Since the shelter opened on Wednesday evening, residents kept arriving to report family members they had lost contact with.
Some sat dazed, looking with reddened eyes at cell phone screens as they hoped for news of missing loved ones.
Social workers distributed blankets and pillows to the elderly to help them endure the nighttime chill.
A police officer told AFP on Wednesday evening that it was unclear how many people were unaccounted for because residents were still trickling in late into the night.
Ng, in her 60s and declining to give her full name, said her windows were locked when the fire broke out.
She initially didn’t realise it was a fire but assumed the sounds were firecrackers.
Her heart was pounding as she and her family hurriedly evacuated their 19th-floor home, where they had lived for more than four decades, she said outside the shelter.
A 65-year-old resident surnamed Yuen said his neighbourhood is home to many elderly residents who use wheelchairs and walkers, and the fire left him and his wife homeless.
He said that since the apartment complex was undergoing maintenance, many residents kept their windows shut, so they did not hear the fire alarm.
“There is loss of property and loss of life, and even a firefighter has died,” Yuen said.

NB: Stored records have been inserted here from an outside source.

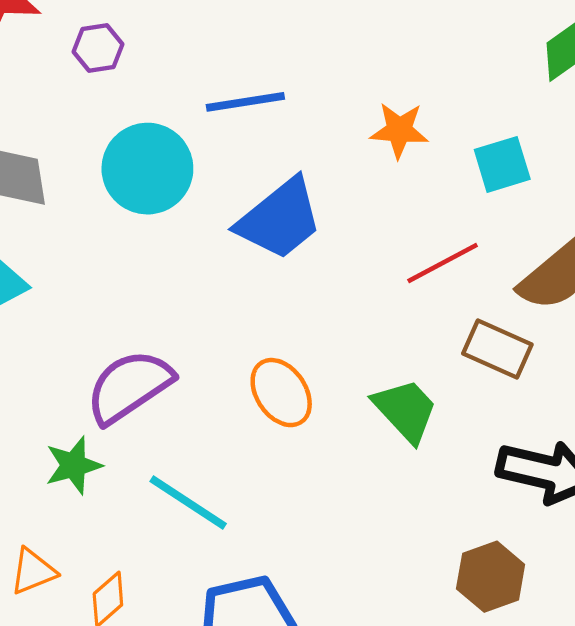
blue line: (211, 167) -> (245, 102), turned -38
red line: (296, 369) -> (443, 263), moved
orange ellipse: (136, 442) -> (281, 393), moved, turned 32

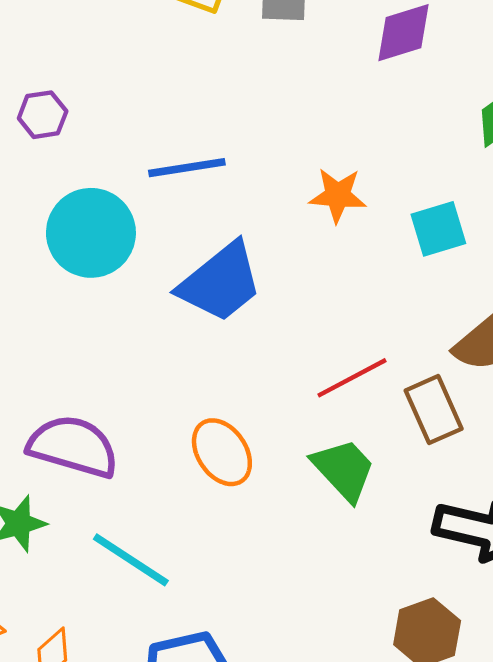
red line: (443, 263) -> (352, 378), moved
brown rectangle: (497, 349) -> (434, 410), turned 42
purple semicircle: (129, 387) -> (73, 446), turned 50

Some citizens have donated supplies and delivered them to shelters set up after the fire.
Heart is tingling
Logan Yeung, a 29-year-old volunteer, said he would remain on-site to provide support until rescue operations concluded.

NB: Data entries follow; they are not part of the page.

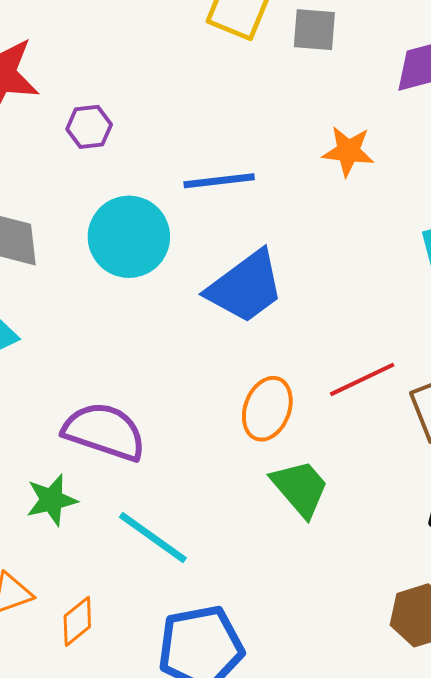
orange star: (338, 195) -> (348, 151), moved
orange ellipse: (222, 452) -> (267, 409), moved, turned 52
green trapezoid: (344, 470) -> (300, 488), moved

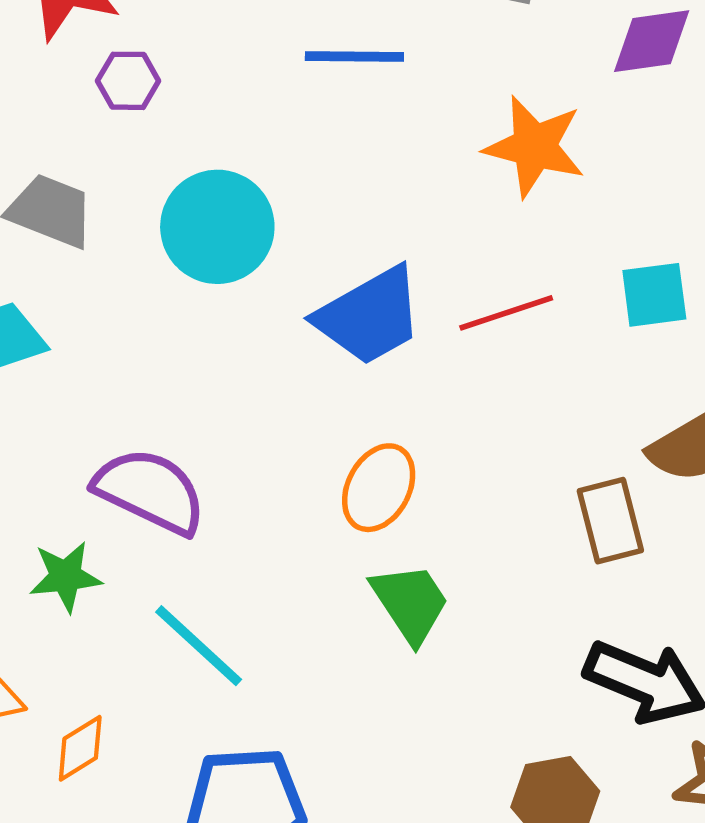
purple hexagon: (89, 127) -> (128, 81), moved
orange star: (348, 151) -> (534, 147), size x1.4
blue line: (219, 181) -> (354, 57), moved
red line: (362, 379) -> (506, 313), moved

“My heart is tingling,” he told AFP, adding that he believes construction issues caused the fire.
Deadly fires were once a regular scourge in densely populated Hong Kong, especially in poorer neighbourhoods.
However, safety measures have been ramped up in recent decades and such fires have become much less common.

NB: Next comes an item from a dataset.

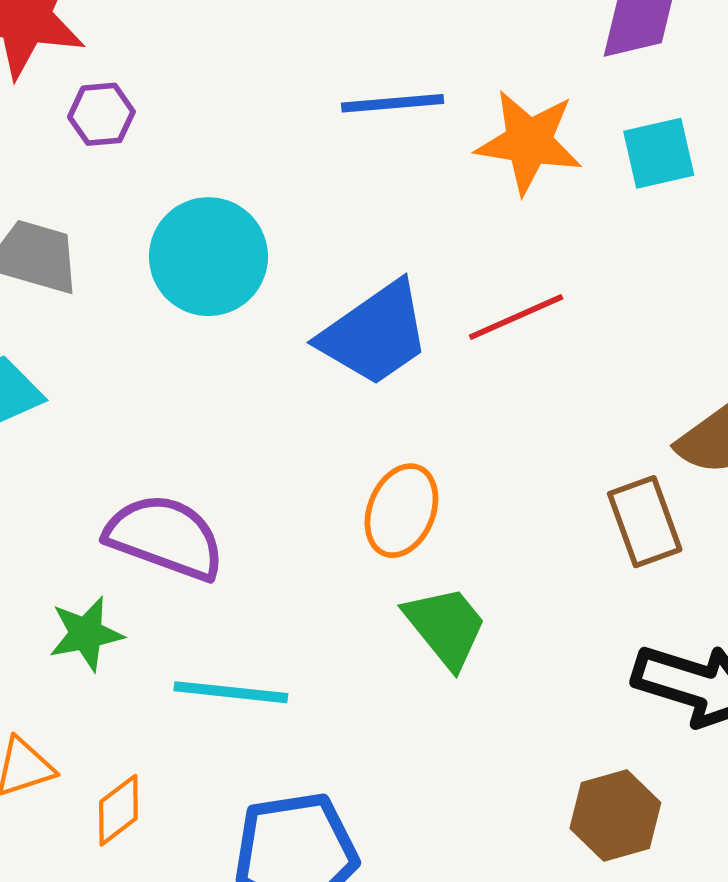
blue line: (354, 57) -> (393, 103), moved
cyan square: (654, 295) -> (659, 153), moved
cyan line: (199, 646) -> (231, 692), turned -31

But residents nearby said they had never anticipated the flames would spread with the wind to other buildings and burn all night long.
Shirley Chan, a 50-something housewife from a nearby neighbourhood, told AFP that she “watched the fire burn and couldn’t do anything”.
“We also didn’t know what everyone could do,” she said.
City leader John Lee said that a task force will be set up to investigate the fire and the results will be submitted to the coroner.
“[The government] needs to provide an explanation to the public,” Chan added.